We have seen an increasing convergence of the mainstream right, right wing populism and the far right—a dymamic reflected in Britain’s political context, if to a much less developed degree. Fascists across Europe are making breakthroughs from this toxic atmosphere, after decades of establishing their electoral organisation and strategy. 

In Britain, no such fascist organisation or strategy is established, in large part due to the tradition and method of mass united campaigns that have headed off any breakthroughs on the part of fascists at the pass—from the Anti Nazi League and Rock Against Racism, to Unite Against Fascism and Love Music Hate Racism, to Stand Up To Racism.  While fascist organisation in Britain is no where near the levels of what we are witnessing across Europe, and instead profoundly weak and splintered, the mobilisation by fascist Tommy Robinson on 1 June, supported by Lawrence Fox and Katie Hopkins where over 5,000 turned out, was a sign of the capacity for those forces to grow, and particularly amidst the shifting sands of what comes out the general election period, with the convergence of the hard right of the Tory party and Reform UK. This is encapsulated by Suella Braverman’s call for Nigel Farage to lead the Tories. Farage’s campaign to be elected as an MP in Clacton must be met with a mass and effective campaign to stop him. 
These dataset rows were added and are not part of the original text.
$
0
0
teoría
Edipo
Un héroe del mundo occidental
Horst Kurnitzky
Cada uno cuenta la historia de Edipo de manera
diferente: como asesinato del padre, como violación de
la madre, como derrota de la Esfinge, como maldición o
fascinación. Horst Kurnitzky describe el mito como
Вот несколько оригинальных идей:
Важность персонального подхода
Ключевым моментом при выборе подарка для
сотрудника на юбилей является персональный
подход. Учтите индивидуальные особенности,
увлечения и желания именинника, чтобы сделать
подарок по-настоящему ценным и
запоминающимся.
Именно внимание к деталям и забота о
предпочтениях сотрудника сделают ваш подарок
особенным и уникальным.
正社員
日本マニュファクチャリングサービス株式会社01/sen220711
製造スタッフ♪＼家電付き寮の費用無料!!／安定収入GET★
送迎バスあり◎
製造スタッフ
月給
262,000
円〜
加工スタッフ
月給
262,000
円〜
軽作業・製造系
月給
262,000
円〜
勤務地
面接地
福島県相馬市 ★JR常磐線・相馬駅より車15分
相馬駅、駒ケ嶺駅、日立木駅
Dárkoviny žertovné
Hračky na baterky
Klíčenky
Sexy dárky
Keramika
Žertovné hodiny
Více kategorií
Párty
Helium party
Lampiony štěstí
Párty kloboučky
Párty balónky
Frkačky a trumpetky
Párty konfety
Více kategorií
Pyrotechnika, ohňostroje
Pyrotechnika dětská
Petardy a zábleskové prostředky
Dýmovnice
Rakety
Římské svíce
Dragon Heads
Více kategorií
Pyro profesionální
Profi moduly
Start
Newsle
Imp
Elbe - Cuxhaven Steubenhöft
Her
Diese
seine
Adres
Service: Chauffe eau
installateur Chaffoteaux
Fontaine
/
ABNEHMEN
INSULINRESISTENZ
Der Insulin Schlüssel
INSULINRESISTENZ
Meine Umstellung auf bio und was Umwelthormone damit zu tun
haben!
It is the duty of anti racists and anti fascists everywhere to assert strongly the lessons of the 1930s—that for Never Again to be a reality, we have to organise, we have the challenge the threat, and we have to fight hard to build mass, widespread, broad and united opposition that exposes and opposes the threat of fascism. It is also not the 1930s. While fascists have made extreme advances in the parliamentary sphere, reflected so starkly in the European Election results, they do not currently have the same storm troopers, the street armies, that were a critical element in the rise to power by Hitler and Mussolini. The European Elections also have taken place in the wake of one of the biggest mass movements on the streets in generations, with centre government parties under immense pressure and a political crisis. While polarisation deepens, we see the growth of the far right and gains for fascist forces, but there is also the existence and capacity to develop the seeds of the mass anti racist and anti fascist movements that could turn the tide.